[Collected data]
══════════════════════════════

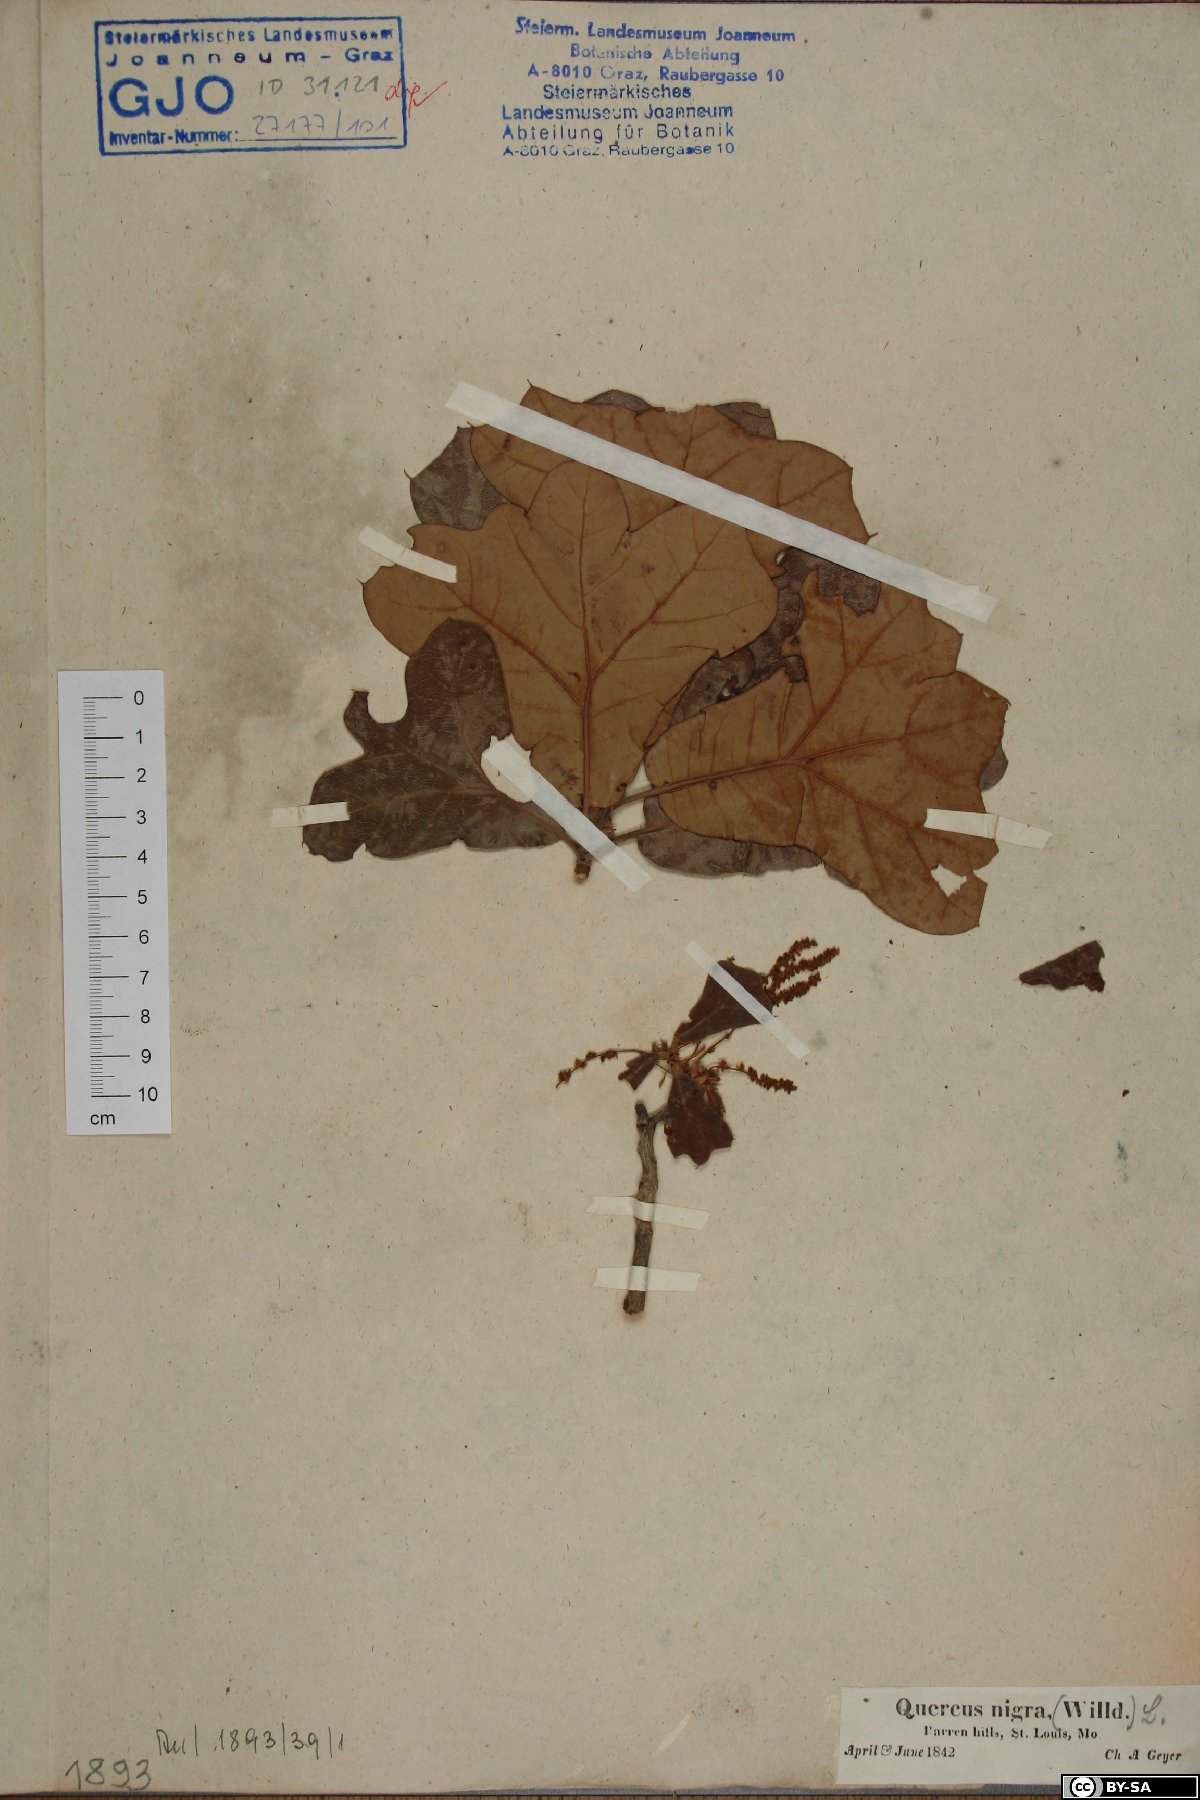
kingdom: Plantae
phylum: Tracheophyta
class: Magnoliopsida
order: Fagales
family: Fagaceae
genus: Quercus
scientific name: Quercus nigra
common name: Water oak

══════════════════════════════

• [TO BE DONE]: Copy every line of text in the records above word for word, leaving out the pictures.

• [WRITTEN RESPONSE]:
kingdom: Plantae
phylum: Tracheophyta
class: Magnoliopsida
order: Fagales
family: Fagaceae
genus: Quercus
scientific name: Quercus nigra
common name: Water oak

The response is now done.